Count the lines in the entries below that contain the string "track". Reply with the number only.

** RECORD LIST **

* * *

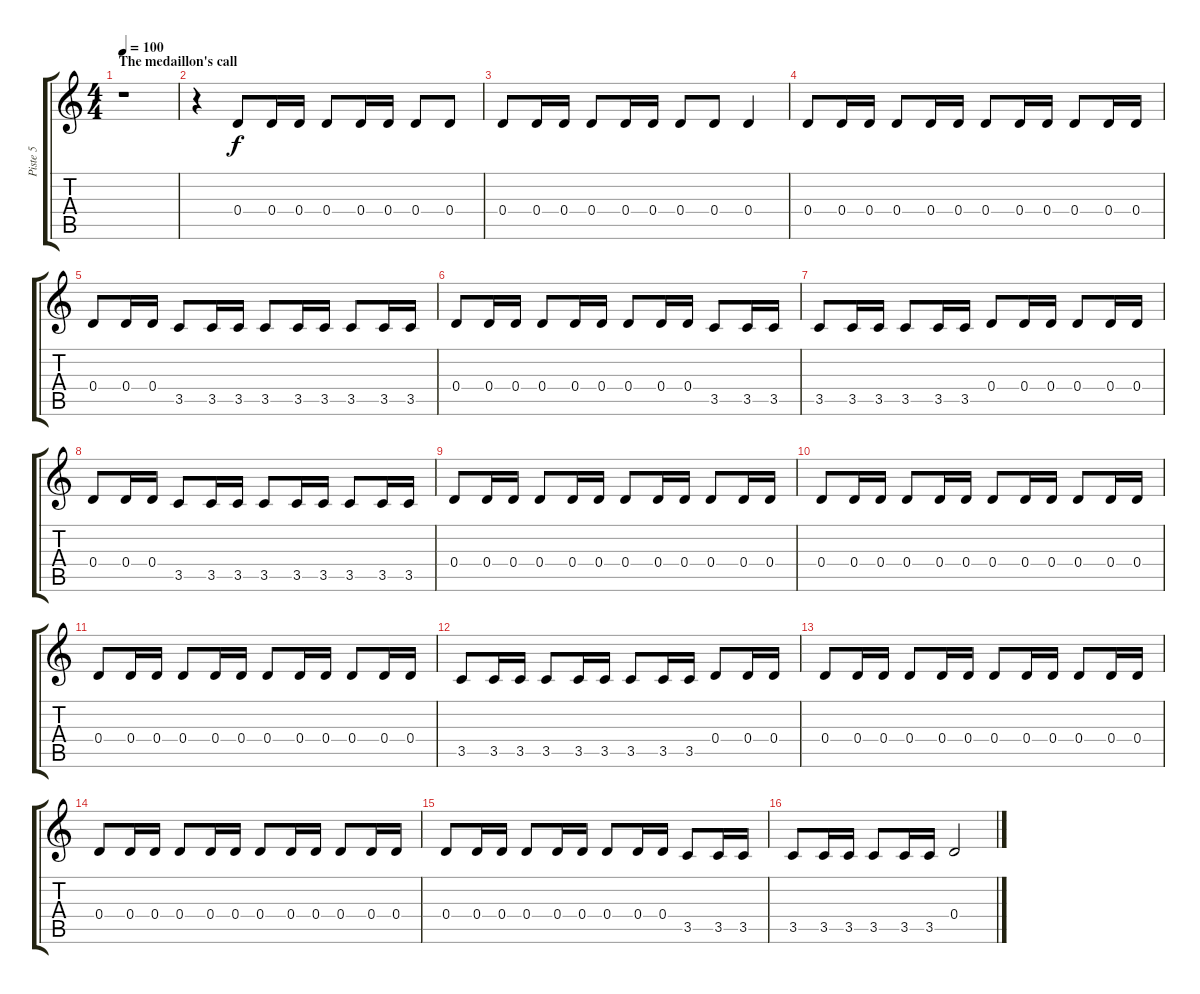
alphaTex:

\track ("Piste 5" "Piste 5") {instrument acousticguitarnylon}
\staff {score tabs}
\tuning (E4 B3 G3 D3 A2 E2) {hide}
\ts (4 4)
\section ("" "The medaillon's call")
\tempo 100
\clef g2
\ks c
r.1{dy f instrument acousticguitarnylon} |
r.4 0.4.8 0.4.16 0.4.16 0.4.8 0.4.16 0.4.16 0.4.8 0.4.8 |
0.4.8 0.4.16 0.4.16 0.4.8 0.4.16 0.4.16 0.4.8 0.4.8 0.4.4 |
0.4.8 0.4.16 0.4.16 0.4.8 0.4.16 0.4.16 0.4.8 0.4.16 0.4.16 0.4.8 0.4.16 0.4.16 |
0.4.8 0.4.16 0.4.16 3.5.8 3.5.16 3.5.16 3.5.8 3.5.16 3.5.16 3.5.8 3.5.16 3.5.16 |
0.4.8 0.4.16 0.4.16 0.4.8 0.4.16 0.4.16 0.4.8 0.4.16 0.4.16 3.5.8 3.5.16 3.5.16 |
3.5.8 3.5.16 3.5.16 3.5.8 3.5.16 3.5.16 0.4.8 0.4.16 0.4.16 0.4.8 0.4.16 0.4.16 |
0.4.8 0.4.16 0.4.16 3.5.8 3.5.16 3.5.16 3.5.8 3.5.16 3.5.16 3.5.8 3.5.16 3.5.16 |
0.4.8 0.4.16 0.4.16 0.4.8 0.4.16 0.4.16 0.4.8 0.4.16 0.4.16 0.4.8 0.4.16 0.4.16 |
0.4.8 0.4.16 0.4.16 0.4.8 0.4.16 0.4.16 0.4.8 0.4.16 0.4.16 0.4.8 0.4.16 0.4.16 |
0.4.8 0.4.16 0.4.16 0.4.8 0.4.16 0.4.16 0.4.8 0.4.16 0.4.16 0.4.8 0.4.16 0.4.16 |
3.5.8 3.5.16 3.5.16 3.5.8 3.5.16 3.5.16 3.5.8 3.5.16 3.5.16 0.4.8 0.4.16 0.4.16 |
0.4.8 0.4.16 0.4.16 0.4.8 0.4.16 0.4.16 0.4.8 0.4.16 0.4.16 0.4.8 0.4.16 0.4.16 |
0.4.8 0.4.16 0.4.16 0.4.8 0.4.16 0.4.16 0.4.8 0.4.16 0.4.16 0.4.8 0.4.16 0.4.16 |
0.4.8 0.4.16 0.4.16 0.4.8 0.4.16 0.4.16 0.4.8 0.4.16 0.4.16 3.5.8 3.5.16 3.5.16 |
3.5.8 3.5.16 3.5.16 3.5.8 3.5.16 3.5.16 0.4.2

* * *

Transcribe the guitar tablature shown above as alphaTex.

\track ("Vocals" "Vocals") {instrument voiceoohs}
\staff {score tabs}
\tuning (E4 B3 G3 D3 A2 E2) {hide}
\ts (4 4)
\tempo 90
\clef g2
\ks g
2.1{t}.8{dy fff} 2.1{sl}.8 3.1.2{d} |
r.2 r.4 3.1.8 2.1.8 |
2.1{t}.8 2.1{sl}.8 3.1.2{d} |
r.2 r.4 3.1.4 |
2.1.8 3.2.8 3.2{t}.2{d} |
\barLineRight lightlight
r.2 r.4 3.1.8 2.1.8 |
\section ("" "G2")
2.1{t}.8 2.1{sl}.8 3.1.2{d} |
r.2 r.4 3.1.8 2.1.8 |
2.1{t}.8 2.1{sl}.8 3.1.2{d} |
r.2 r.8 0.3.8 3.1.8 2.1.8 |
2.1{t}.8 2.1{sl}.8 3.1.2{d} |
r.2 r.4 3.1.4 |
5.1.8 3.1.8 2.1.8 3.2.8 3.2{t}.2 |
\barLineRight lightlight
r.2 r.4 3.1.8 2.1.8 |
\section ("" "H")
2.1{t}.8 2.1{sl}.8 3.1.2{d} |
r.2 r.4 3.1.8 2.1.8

* * *

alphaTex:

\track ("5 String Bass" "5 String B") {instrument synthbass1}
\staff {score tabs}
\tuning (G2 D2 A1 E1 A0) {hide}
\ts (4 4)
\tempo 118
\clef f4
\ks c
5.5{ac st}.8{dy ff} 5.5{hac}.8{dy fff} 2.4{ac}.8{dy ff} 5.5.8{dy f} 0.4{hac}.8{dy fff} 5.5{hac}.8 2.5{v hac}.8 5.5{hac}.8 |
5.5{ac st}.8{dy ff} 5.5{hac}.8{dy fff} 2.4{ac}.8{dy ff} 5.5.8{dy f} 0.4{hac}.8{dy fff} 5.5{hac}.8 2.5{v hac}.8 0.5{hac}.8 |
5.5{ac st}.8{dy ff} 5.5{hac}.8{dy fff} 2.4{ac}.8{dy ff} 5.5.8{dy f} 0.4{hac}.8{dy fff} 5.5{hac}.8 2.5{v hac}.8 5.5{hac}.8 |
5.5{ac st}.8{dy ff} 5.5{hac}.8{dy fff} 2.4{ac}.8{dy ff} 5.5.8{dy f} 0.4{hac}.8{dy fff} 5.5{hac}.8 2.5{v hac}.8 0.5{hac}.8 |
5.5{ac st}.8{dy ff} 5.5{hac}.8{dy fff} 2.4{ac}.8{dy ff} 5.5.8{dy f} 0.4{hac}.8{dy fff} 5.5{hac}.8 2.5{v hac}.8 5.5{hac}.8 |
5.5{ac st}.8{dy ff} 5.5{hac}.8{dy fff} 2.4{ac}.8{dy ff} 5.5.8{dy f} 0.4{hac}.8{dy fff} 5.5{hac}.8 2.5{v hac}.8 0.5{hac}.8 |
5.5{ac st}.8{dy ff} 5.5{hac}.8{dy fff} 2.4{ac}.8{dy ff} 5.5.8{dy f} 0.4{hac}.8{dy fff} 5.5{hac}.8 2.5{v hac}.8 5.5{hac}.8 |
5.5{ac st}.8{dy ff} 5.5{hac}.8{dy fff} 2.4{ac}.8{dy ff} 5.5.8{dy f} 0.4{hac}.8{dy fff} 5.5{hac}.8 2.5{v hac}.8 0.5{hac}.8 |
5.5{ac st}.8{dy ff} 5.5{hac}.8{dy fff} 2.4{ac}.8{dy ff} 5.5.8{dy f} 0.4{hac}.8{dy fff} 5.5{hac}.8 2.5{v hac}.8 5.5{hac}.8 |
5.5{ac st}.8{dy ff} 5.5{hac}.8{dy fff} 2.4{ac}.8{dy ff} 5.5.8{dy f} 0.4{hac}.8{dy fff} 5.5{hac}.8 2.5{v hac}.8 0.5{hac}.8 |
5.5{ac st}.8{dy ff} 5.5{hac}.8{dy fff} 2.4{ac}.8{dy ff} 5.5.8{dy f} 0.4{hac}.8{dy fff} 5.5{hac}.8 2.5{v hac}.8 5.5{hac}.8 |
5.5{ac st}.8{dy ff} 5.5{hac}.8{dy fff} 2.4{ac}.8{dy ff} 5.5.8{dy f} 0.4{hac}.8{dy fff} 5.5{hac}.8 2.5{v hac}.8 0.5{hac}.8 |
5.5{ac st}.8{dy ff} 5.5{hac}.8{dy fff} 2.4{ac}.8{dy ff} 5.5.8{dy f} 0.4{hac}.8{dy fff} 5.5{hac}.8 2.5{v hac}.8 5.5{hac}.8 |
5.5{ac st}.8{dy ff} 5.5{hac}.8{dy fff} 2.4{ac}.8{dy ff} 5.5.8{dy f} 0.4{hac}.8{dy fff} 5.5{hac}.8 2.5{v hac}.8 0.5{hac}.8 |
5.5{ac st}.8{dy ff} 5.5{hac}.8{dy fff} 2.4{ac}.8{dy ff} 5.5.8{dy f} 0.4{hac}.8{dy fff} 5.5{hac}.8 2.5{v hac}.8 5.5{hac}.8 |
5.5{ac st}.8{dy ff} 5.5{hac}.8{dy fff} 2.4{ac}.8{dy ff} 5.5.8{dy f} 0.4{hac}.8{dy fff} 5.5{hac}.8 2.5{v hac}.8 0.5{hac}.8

* * *

** EXERCISE SOLUTION **
3